_How to complete this task_. Print the lines in the listing below that fall between the line with "middle tip: (484, 248)" and the line with "index tip: (94, 136)", those two lines included, exactly as they stand and with nothing else.

_Extracted records_.
####################
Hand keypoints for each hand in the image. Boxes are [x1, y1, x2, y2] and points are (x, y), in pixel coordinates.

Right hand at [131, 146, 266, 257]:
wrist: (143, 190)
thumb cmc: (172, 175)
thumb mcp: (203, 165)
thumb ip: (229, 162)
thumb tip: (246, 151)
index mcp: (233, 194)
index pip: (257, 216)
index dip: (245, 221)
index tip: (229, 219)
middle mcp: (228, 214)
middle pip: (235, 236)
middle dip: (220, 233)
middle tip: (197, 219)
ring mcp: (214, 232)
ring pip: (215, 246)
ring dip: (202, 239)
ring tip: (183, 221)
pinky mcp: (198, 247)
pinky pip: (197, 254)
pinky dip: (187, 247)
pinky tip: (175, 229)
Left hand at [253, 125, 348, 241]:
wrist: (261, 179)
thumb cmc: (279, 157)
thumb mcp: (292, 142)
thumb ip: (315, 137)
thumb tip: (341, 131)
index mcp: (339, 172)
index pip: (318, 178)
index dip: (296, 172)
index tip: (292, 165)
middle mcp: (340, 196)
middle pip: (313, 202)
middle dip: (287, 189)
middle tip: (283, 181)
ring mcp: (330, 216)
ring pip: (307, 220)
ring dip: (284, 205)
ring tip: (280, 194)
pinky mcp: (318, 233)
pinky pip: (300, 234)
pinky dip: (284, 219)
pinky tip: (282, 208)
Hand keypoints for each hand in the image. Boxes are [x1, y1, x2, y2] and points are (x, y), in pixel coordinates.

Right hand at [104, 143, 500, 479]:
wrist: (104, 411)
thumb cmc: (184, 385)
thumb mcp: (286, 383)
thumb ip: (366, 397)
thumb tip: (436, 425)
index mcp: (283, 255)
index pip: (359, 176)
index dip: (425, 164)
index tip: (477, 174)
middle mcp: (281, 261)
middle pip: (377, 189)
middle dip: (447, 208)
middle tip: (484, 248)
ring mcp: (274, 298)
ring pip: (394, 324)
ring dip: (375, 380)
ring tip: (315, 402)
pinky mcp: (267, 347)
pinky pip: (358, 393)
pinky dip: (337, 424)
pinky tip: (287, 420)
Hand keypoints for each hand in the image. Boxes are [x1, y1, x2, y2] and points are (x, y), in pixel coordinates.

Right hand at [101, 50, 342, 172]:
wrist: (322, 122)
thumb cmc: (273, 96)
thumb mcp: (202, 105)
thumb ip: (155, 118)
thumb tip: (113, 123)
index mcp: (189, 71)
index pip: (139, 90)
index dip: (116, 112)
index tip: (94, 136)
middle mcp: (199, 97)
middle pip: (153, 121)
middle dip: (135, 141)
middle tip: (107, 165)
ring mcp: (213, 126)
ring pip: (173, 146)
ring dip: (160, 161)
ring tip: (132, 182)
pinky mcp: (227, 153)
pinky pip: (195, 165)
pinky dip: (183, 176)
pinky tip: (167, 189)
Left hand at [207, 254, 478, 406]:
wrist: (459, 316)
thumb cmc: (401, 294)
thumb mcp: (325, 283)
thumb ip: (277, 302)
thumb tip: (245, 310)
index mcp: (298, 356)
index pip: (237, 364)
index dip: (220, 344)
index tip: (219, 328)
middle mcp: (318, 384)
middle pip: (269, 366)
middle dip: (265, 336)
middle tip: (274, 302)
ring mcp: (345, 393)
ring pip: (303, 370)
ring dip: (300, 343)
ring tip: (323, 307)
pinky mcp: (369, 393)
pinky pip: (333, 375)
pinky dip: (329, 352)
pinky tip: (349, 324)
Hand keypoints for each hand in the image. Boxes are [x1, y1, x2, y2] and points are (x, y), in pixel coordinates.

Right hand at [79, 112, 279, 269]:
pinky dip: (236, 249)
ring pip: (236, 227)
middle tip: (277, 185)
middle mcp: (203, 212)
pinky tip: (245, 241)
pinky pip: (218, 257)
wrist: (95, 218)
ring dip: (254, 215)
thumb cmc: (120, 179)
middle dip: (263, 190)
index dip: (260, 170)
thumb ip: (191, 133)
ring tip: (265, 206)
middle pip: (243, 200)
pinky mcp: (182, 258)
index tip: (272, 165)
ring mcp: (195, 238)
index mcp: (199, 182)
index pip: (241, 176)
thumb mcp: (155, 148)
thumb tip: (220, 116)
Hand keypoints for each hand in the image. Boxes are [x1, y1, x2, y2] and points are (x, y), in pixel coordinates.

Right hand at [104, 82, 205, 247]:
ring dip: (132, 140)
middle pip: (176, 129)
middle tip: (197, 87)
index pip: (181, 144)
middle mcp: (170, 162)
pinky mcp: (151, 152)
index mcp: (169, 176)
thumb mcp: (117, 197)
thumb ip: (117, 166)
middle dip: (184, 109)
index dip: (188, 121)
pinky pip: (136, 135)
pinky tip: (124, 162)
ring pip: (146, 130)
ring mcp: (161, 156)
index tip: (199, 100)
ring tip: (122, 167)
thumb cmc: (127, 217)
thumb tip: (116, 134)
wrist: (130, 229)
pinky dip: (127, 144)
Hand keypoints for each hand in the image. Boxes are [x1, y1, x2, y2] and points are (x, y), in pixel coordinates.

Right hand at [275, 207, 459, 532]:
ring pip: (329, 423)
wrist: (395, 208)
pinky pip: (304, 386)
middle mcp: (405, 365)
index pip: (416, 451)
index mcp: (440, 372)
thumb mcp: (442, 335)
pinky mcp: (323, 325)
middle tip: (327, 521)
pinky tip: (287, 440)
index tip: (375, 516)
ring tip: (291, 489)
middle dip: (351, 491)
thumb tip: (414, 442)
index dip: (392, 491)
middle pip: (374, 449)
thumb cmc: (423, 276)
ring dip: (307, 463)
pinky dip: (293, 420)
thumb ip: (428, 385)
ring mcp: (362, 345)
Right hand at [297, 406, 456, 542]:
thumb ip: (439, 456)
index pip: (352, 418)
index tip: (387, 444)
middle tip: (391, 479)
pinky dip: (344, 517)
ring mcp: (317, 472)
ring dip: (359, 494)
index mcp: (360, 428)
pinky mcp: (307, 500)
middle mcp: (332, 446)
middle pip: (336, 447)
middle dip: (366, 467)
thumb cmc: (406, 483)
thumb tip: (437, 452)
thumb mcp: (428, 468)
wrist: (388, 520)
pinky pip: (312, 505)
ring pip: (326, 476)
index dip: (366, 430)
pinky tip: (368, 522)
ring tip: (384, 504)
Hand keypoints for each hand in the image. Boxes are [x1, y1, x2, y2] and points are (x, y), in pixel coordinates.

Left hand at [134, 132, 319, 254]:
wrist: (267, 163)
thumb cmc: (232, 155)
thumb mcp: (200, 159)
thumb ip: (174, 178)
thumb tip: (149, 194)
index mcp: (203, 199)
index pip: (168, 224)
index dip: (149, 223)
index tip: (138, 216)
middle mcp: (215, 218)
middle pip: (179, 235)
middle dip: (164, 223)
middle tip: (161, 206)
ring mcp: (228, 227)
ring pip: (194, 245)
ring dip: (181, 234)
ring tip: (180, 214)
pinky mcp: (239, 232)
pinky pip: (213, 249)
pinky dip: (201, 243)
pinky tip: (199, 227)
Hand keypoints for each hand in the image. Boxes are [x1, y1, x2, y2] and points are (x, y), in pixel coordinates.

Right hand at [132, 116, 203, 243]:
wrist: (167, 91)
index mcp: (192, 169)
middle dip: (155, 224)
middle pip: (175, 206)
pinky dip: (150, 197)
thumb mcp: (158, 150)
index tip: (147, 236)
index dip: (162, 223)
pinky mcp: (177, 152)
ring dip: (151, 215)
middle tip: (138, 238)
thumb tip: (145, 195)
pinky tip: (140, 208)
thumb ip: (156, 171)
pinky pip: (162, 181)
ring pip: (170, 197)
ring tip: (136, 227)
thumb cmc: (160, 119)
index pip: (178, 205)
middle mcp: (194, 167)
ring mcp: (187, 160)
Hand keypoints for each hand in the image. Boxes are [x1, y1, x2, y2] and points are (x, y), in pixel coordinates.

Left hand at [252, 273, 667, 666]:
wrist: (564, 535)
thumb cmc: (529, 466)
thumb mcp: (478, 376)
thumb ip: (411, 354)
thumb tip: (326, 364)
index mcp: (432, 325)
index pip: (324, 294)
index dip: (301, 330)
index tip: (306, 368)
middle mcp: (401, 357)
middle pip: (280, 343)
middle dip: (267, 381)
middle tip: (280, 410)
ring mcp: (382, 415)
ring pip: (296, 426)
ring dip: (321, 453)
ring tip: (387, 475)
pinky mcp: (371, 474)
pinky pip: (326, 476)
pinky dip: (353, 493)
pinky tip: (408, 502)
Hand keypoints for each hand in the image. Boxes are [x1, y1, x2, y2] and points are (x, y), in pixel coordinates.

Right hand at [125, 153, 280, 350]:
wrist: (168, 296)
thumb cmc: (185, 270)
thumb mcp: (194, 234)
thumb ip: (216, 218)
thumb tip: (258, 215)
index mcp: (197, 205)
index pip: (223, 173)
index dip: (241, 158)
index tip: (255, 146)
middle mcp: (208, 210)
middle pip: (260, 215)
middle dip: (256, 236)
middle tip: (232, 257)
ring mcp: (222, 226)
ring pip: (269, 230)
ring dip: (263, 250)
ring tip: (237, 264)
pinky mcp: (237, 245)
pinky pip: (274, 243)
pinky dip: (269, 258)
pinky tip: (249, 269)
####################
_Solution for this task_.
middle tip: (484, 248)
ring mcp: (274, 298)
ring pip: (394, 324)
ring dip: (375, 380)
ring tip: (315, 402)
pinky mcp: (267, 347)
pinky pip: (358, 393)
pinky dip: (337, 424)
pinky tip: (287, 420)
Hand keypoints for each hand in the image. Boxes are [x1, y1, x2, y2] and points are (x, y), in pixel coordinates.

Right hand at [101, 50, 342, 172]:
wrist: (322, 122)
thumb cmc: (273, 96)
thumb mcp: (202, 105)
thumb ip: (155, 118)
thumb tip: (113, 123)
index mcp: (189, 71)
index pip: (139, 90)
index dip: (116, 112)
index tip: (94, 136)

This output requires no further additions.